The Post 200 Roadshow: Chatting With Ted Leonsis
By Dan Beyers
Welcome to a new feature we're calling the Post 200 Roadshow. Each week or so we plan to drop in on the region's biggest companies, nonprofits, employers and law and lobby firms to have a look around and chat up their executives.
The Roadshow's inaugural stop is the offices of Lincoln Holdings atop the Ballston Common Mall in Arlington, where we sat down with Washington Capitals majority owner Ted Leonsis.
You get to Ted's office by taking an ever-so-slow parking garage elevator up to the eighth floor, where the company makes its home in the Kettler Capitals Iceplex, a 137,000-square-foot facility that includes offices and two indoor NHL-size ice rinks (seating about 1,200).
Ovechkin wasn't on the ice when we stopped by; instead the rinks were being used by local kids for a free skate and lessons.
In fact, the place had the laid-back feel of an office in the middle of August, which made sense since the hockey season had just recently concluded for the Caps. So sleepy were the surroundings we were tempted to play a little table hockey in the hallway.
The iceplex is just one of Leonsis's three offices. Another is in the District. Ted is chairman of Revolution Money, a credit card venture he's launched with former AOL chairman Steve Case. (Think of it as a cross between PayPal and Mastercard with lower merchant fees, he explains.)
Ted also still has an office and secretary at AOL in Dulles, where the company has bestowed on him the title of vice chairman emeritus for his years of service there.
"I don't use it too much anymore," Leonsis tells us. He considers himself now more or less retired -"a friend of the court" - and has been selling his shares while "rooting for the stock to go up."
Even in retirement, Leonsis's interests are so varied these days that he went to a white board to lay it all out for us.
He is the majority owner of Lincoln Holdings, which owns the Capitals hockey team and Mystics women's basketball squad. The company also has a 44 percent stake in Washington Sports and Entertainment, the Abe Pollin-run partnership that owns the NBA's Washington Wizards, DC's Verizon Center and the Baltimore-Washington Ticketmaster franchise.
Leonsis says he may lose money annually on his teams, but the franchises' values have been steadily increasing over the years. All told, the company's assets might be worth $1 billion, he said.

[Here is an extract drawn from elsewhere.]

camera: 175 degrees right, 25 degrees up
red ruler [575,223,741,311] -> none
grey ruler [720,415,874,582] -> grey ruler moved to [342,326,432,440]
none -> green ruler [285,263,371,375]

In addition to Lincoln Holdings, Ted has investments in 15 companies, the most prominent being Revolution Money and Clearspring, an Internet company that makes ad-supported widgets for distributing Web content. Clearspring just snagged about $18 million in a new round of funding from venture capital firm New Enterprise Associates, Novak Biddle Venture Partners and other current investors.

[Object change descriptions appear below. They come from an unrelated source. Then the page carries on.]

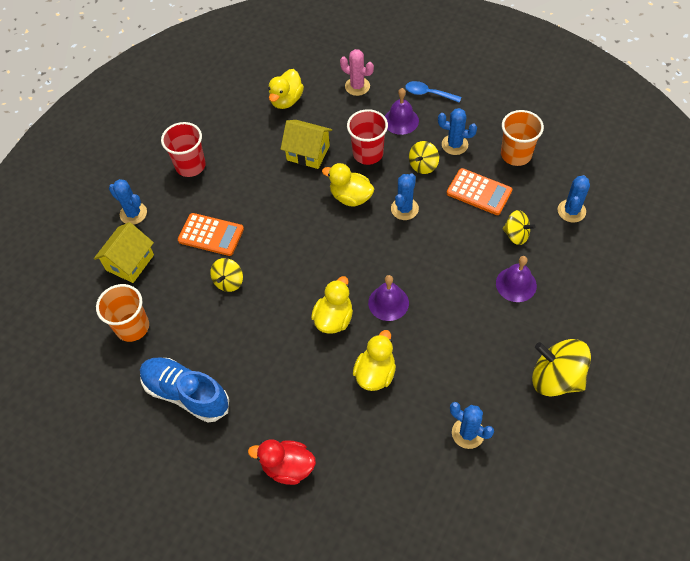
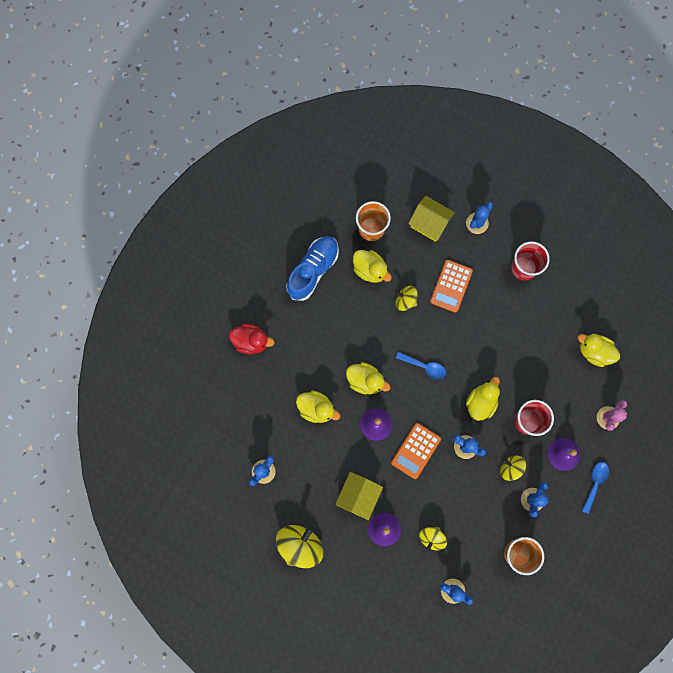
camera: 90 degrees right, 20 degrees up
red duck [248,439,316,485] -> red duck turned 90 degrees clockwise [229,324,275,354]
yellow house [281,120,332,169] -> yellow house moved to [335,472,383,520]
orange calculator [447,168,512,215] -> orange calculator moved to [391,423,441,479]
none -> yellow duck [353,250,392,283]
none -> blue spoon [396,352,446,379]

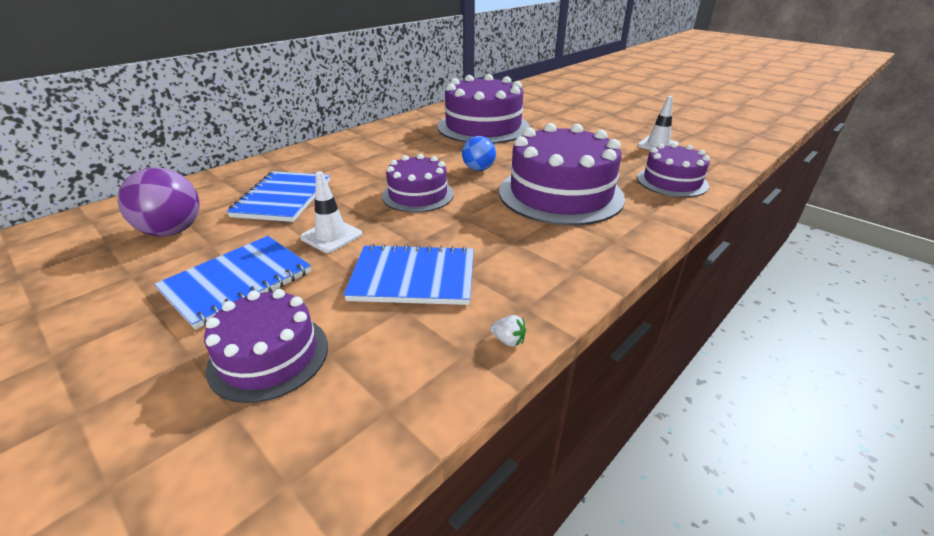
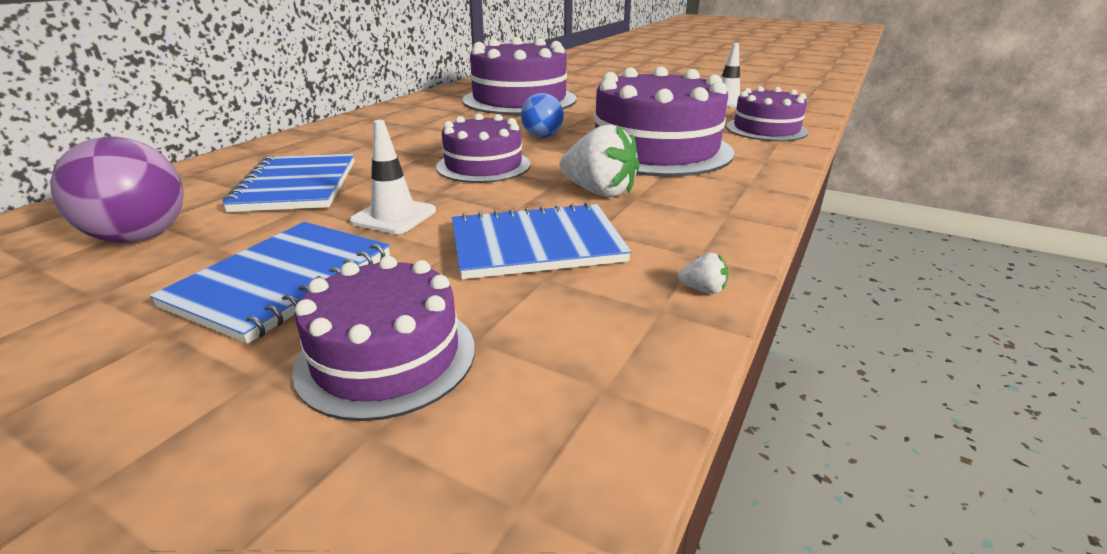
camera: 15 degrees left, 5 degrees down
none -> white strawberry [560,124,640,197]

And then there's his charitable activities and his film projects. He's produced two movies. One, "Nanking," focused on the atrocities of the Japanese invasion of Nanking, China, in the early days of World War II. The other, "Kicking It," is about a global soccer championship involving teams of homeless men. Both documentaries have been shown at Sundance, turned into DVDs and the rights bought by television.
Ted teases us with hints about plans for using the Internet to go around the traditional movie distribution model, particularly for independent films. He asks us to stay tuned for an announcement.

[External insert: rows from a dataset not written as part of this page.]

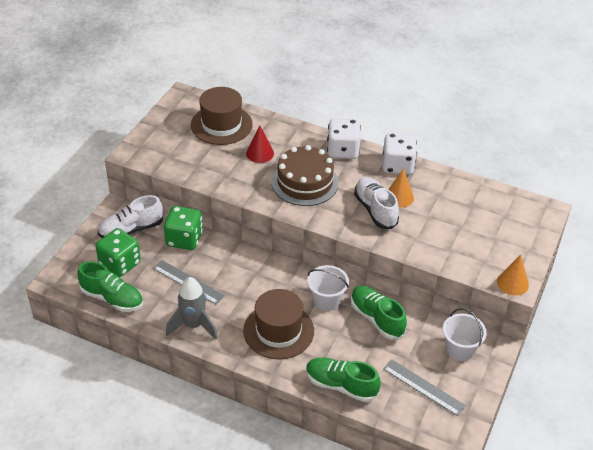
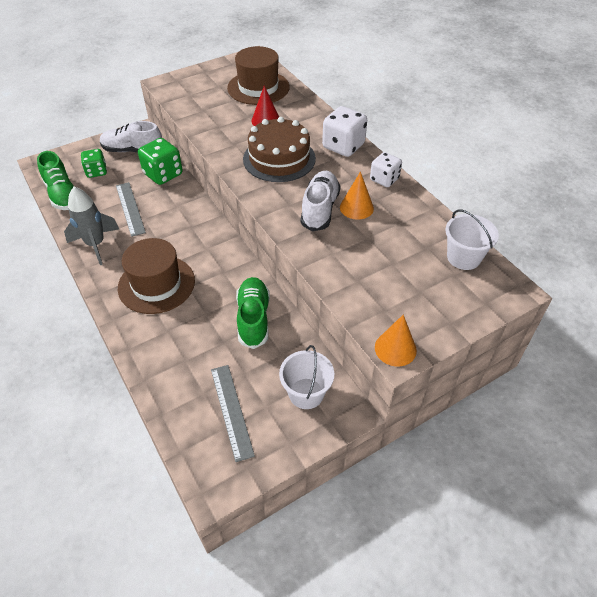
camera: 35 degrees right, 5 degrees up
green dice [96,228,141,277] -> green dice [81,149,107,178], size x0.66
green shoe [306,357,381,402] -> none
white bucket [307,265,349,311] -> white bucket moved to [445,209,499,270]
white dice [382,133,417,175] -> white dice [370,152,402,187], size x0.66

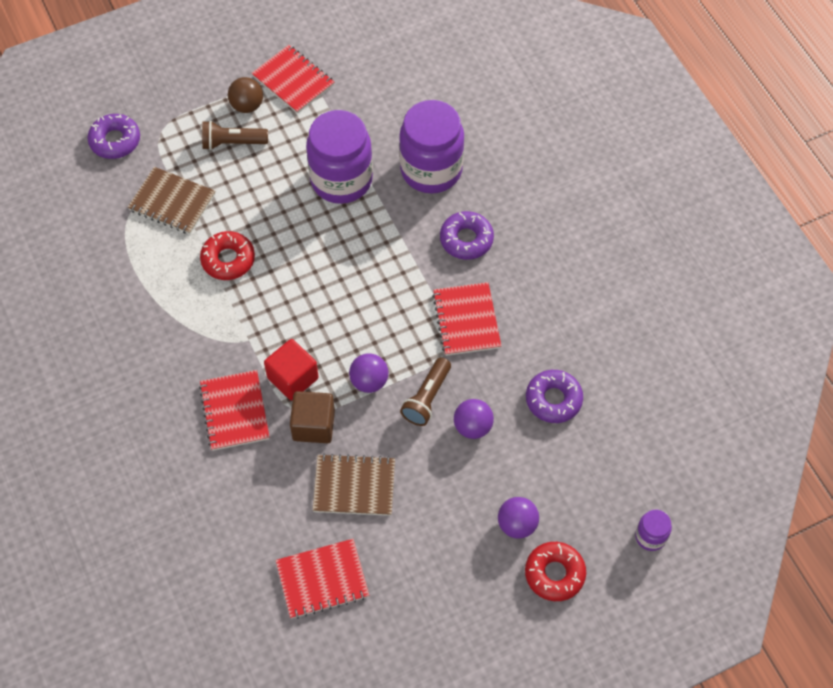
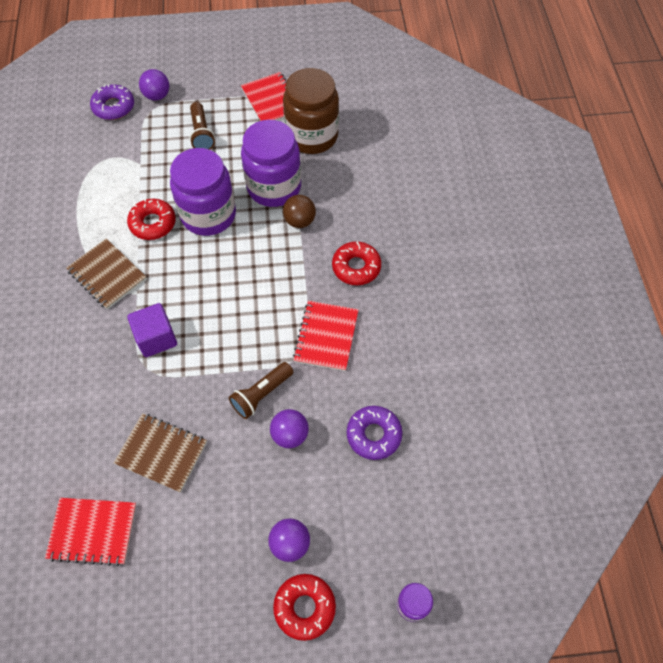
camera: 20 degrees right, 0 degrees up
brown notebook [128,167,215,234] -> brown notebook moved to [66,239,147,309]
red notebook [199,370,270,451] -> none
brown flashlight [202,121,268,150] -> brown flashlight turned 120 degrees counterclockwise [190,102,215,150]
brown ball [228,77,263,113] -> brown ball moved to [283,195,316,228]
red cube [264,339,319,400] -> purple cube [127,303,177,357]
brown cube [290,391,335,443] -> none
purple ball [349,353,388,393] -> purple ball moved to [139,69,169,101]
purple jar [399,100,464,193] -> purple jar moved to [170,148,236,236]
purple donut [440,211,494,260] -> red donut [332,241,381,285]
none -> brown jar [283,68,339,154]

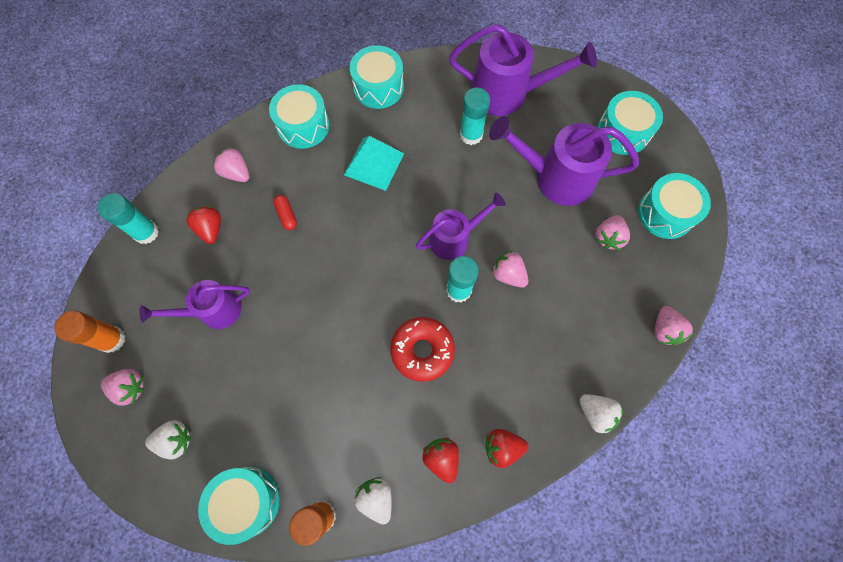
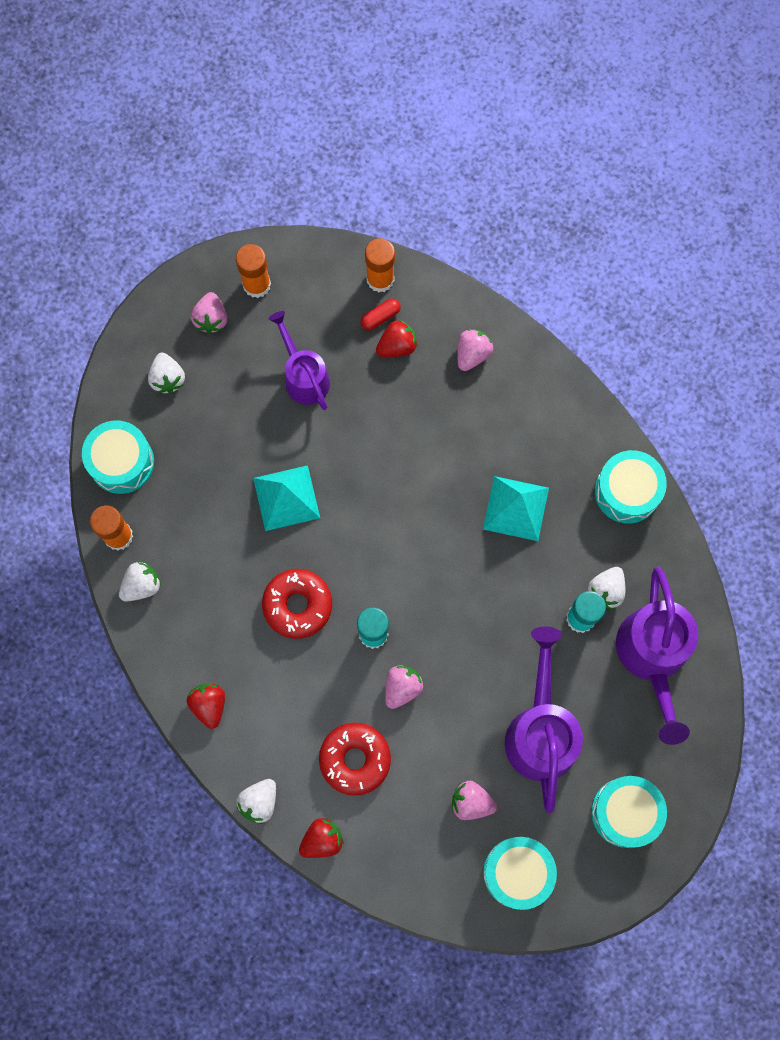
camera: 80 degrees right, 5 degrees up
turquoise glue stick [97,193,159,244] -> orange glue stick [365,238,395,292]
turquoise drum [269,84,329,149] -> none
red capsule [273,195,297,230] -> red capsule moved to [361,298,401,330]
purple watering can [416,192,506,260] -> none
red strawberry [422,438,459,483] -> red strawberry moved to [299,818,344,858]
pink strawberry [654,306,693,346] -> none
none -> turquoise pyramid [253,465,320,531]
none -> red donut [319,723,391,796]
none -> white strawberry [588,567,625,609]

In the meantime, he blogs. A lot. Mostly in the morning, before the day really gets going.
In addition, he's just started writing a book about happiness and self-actualization, and gives us his five rules to live by.
Rule No. 1: Be an active participant in many different communities.
How does he keep his own communities straight?
It can be tricky. Ted said he spent part of a recent morning workout on the treadmill thinking about his schedule for the day, which included appointments focusing on several different businesses.
Later, he smiles and says with a twinkle that he loves to figure out ways to combine his passions.
"I can mash things up better than anyone I know," he boasts.
Once he gets an idea for a new company he says he goes about assembling a team to pull it off. He says he's learned over the years what he does well and what's best to leave to others. He likes to think he's good at sales and promotion. Then he looks for a grinder, someone who would be good at executing the details. After that, he tries to hire a top-notch numbers guy.
He says he doesn't lose sleep over operational issues. Rather, he's much likely to lie awake wondering if he's moving fast enough or if he's hired the right people.
We got the impression that Ted is a restless-yet-satisfied sort, always looking for the next opportunity over the horizon. We ask if he's looking for another AOL-like home run and he tells us that AOL was his best and worst investment. The best because it enabled him to build a fortune capable of buying a hockey team. And worst because he held on to much of the stock after the price plunged following the company's merger with Time Warner.